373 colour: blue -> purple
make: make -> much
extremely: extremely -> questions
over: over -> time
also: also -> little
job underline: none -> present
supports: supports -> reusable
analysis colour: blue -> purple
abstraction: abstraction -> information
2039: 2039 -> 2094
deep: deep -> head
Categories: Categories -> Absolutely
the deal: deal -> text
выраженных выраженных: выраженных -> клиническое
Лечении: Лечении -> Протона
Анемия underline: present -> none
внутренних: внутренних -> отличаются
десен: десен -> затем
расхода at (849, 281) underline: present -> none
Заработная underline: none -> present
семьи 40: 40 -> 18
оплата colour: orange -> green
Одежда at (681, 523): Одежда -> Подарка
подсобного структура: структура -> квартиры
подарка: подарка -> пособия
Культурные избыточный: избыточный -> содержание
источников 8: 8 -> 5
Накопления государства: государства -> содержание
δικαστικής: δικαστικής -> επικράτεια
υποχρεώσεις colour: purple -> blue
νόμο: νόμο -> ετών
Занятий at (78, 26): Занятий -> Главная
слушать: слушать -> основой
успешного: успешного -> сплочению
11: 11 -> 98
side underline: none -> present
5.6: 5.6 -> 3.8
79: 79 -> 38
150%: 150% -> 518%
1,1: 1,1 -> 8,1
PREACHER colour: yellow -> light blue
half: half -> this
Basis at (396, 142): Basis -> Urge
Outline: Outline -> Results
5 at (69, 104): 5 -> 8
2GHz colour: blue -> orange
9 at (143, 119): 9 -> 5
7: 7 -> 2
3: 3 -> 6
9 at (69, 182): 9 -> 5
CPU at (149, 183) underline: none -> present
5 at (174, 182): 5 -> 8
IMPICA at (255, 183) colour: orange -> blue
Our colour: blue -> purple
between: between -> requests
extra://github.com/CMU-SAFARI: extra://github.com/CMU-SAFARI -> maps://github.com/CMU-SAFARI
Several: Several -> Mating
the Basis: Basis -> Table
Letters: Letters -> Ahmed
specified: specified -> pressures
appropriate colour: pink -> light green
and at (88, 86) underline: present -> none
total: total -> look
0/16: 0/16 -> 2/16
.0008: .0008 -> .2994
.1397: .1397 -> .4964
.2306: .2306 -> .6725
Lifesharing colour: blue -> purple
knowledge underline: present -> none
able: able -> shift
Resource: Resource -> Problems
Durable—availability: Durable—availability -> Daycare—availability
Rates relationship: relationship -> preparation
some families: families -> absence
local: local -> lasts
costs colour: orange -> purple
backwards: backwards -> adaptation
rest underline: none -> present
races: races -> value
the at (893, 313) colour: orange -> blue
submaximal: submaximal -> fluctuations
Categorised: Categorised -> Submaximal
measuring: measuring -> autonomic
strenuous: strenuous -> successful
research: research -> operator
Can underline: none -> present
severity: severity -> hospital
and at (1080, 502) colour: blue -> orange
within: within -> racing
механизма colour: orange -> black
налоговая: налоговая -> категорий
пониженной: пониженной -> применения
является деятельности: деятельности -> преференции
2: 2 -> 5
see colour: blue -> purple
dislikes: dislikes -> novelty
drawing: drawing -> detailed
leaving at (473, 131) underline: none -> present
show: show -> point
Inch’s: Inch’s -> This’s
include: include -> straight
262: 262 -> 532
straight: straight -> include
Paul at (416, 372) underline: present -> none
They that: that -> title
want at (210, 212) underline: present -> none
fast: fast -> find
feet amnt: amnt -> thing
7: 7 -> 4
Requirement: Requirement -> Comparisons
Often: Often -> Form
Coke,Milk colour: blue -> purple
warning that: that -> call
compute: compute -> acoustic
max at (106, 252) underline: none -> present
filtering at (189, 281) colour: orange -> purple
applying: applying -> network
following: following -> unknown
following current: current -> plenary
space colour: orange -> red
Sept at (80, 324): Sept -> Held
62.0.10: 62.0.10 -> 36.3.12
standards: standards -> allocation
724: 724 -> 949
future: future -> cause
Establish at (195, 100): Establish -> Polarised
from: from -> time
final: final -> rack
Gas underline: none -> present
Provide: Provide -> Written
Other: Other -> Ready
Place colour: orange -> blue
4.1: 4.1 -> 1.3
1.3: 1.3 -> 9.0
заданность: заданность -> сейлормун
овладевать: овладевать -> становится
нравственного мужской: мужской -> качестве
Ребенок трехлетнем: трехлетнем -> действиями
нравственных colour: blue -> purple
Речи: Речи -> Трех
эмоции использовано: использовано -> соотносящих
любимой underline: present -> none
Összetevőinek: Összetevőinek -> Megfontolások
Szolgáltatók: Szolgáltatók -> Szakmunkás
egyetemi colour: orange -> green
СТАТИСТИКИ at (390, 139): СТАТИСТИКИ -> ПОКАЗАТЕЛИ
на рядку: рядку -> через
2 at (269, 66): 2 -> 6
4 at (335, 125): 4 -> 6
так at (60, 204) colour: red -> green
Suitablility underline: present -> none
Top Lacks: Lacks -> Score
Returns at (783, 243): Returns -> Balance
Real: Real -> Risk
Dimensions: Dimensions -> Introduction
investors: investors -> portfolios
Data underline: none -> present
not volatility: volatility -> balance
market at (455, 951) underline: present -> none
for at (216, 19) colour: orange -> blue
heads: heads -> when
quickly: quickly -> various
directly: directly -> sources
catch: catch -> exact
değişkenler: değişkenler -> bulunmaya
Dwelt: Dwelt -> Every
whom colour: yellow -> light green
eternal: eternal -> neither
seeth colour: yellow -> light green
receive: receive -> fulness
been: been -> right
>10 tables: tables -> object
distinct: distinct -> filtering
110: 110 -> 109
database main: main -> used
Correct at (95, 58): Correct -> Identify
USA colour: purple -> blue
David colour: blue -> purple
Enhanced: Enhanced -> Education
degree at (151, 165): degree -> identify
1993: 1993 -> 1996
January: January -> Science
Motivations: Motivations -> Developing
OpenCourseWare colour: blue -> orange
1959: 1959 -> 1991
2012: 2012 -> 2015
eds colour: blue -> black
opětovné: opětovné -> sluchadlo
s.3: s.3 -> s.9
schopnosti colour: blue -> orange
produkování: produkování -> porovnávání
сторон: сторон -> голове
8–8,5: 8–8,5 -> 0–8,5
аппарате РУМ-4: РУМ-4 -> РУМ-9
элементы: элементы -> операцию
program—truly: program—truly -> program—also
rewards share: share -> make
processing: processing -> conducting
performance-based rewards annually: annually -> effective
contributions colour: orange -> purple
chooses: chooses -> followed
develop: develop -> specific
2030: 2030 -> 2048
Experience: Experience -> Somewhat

== == ==

### Zu lösende Aufgabe:
Gib bitte sämtliche Zeilen aller Datensätze unverändert wieder.

### Richtige Antwort:
373 colour: blue -> purple
make: make -> much
extremely: extremely -> questions
over: over -> time
also: also -> little
job underline: none -> present
supports: supports -> reusable
analysis colour: blue -> purple
abstraction: abstraction -> information
2039: 2039 -> 2094
deep: deep -> head
Categories: Categories -> Absolutely
the deal: deal -> text
выраженных выраженных: выраженных -> клиническое
Лечении: Лечении -> Протона
Анемия underline: present -> none
внутренних: внутренних -> отличаются
десен: десен -> затем
расхода at (849, 281) underline: present -> none
Заработная underline: none -> present
семьи 40: 40 -> 18
оплата colour: orange -> green
Одежда at (681, 523): Одежда -> Подарка
подсобного структура: структура -> квартиры
подарка: подарка -> пособия
Культурные избыточный: избыточный -> содержание
источников 8: 8 -> 5
Накопления государства: государства -> содержание
δικαστικής: δικαστικής -> επικράτεια
υποχρεώσεις colour: purple -> blue
νόμο: νόμο -> ετών
Занятий at (78, 26): Занятий -> Главная
слушать: слушать -> основой
успешного: успешного -> сплочению
11: 11 -> 98
side underline: none -> present
5.6: 5.6 -> 3.8
79: 79 -> 38
150%: 150% -> 518%
1,1: 1,1 -> 8,1
PREACHER colour: yellow -> light blue
half: half -> this
Basis at (396, 142): Basis -> Urge
Outline: Outline -> Results
5 at (69, 104): 5 -> 8
2GHz colour: blue -> orange
9 at (143, 119): 9 -> 5
7: 7 -> 2
3: 3 -> 6
9 at (69, 182): 9 -> 5
CPU at (149, 183) underline: none -> present
5 at (174, 182): 5 -> 8
IMPICA at (255, 183) colour: orange -> blue
Our colour: blue -> purple
between: between -> requests
extra://github.com/CMU-SAFARI: extra://github.com/CMU-SAFARI -> maps://github.com/CMU-SAFARI
Several: Several -> Mating
the Basis: Basis -> Table
Letters: Letters -> Ahmed
specified: specified -> pressures
appropriate colour: pink -> light green
and at (88, 86) underline: present -> none
total: total -> look
0/16: 0/16 -> 2/16
.0008: .0008 -> .2994
.1397: .1397 -> .4964
.2306: .2306 -> .6725
Lifesharing colour: blue -> purple
knowledge underline: present -> none
able: able -> shift
Resource: Resource -> Problems
Durable—availability: Durable—availability -> Daycare—availability
Rates relationship: relationship -> preparation
some families: families -> absence
local: local -> lasts
costs colour: orange -> purple
backwards: backwards -> adaptation
rest underline: none -> present
races: races -> value
the at (893, 313) colour: orange -> blue
submaximal: submaximal -> fluctuations
Categorised: Categorised -> Submaximal
measuring: measuring -> autonomic
strenuous: strenuous -> successful
research: research -> operator
Can underline: none -> present
severity: severity -> hospital
and at (1080, 502) colour: blue -> orange
within: within -> racing
механизма colour: orange -> black
налоговая: налоговая -> категорий
пониженной: пониженной -> применения
является деятельности: деятельности -> преференции
2: 2 -> 5
see colour: blue -> purple
dislikes: dislikes -> novelty
drawing: drawing -> detailed
leaving at (473, 131) underline: none -> present
show: show -> point
Inch’s: Inch’s -> This’s
include: include -> straight
262: 262 -> 532
straight: straight -> include
Paul at (416, 372) underline: present -> none
They that: that -> title
want at (210, 212) underline: present -> none
fast: fast -> find
feet amnt: amnt -> thing
7: 7 -> 4
Requirement: Requirement -> Comparisons
Often: Often -> Form
Coke,Milk colour: blue -> purple
warning that: that -> call
compute: compute -> acoustic
max at (106, 252) underline: none -> present
filtering at (189, 281) colour: orange -> purple
applying: applying -> network
following: following -> unknown
following current: current -> plenary
space colour: orange -> red
Sept at (80, 324): Sept -> Held
62.0.10: 62.0.10 -> 36.3.12
standards: standards -> allocation
724: 724 -> 949
future: future -> cause
Establish at (195, 100): Establish -> Polarised
from: from -> time
final: final -> rack
Gas underline: none -> present
Provide: Provide -> Written
Other: Other -> Ready
Place colour: orange -> blue
4.1: 4.1 -> 1.3
1.3: 1.3 -> 9.0
заданность: заданность -> сейлормун
овладевать: овладевать -> становится
нравственного мужской: мужской -> качестве
Ребенок трехлетнем: трехлетнем -> действиями
нравственных colour: blue -> purple
Речи: Речи -> Трех
эмоции использовано: использовано -> соотносящих
любимой underline: present -> none
Összetevőinek: Összetevőinek -> Megfontolások
Szolgáltatók: Szolgáltatók -> Szakmunkás
egyetemi colour: orange -> green
СТАТИСТИКИ at (390, 139): СТАТИСТИКИ -> ПОКАЗАТЕЛИ
на рядку: рядку -> через
2 at (269, 66): 2 -> 6
4 at (335, 125): 4 -> 6
так at (60, 204) colour: red -> green
Suitablility underline: present -> none
Top Lacks: Lacks -> Score
Returns at (783, 243): Returns -> Balance
Real: Real -> Risk
Dimensions: Dimensions -> Introduction
investors: investors -> portfolios
Data underline: none -> present
not volatility: volatility -> balance
market at (455, 951) underline: present -> none
for at (216, 19) colour: orange -> blue
heads: heads -> when
quickly: quickly -> various
directly: directly -> sources
catch: catch -> exact
değişkenler: değişkenler -> bulunmaya
Dwelt: Dwelt -> Every
whom colour: yellow -> light green
eternal: eternal -> neither
seeth colour: yellow -> light green
receive: receive -> fulness
been: been -> right
>10 tables: tables -> object
distinct: distinct -> filtering
110: 110 -> 109
database main: main -> used
Correct at (95, 58): Correct -> Identify
USA colour: purple -> blue
David colour: blue -> purple
Enhanced: Enhanced -> Education
degree at (151, 165): degree -> identify
1993: 1993 -> 1996
January: January -> Science
Motivations: Motivations -> Developing
OpenCourseWare colour: blue -> orange
1959: 1959 -> 1991
2012: 2012 -> 2015
eds colour: blue -> black
opětovné: opětovné -> sluchadlo
s.3: s.3 -> s.9
schopnosti colour: blue -> orange
produkování: produkování -> porovnávání
сторон: сторон -> голове
8–8,5: 8–8,5 -> 0–8,5
аппарате РУМ-4: РУМ-4 -> РУМ-9
элементы: элементы -> операцию
program—truly: program—truly -> program—also
rewards share: share -> make
processing: processing -> conducting
performance-based rewards annually: annually -> effective
contributions colour: orange -> purple
chooses: chooses -> followed
develop: develop -> specific
2030: 2030 -> 2048
Experience: Experience -> Somewhat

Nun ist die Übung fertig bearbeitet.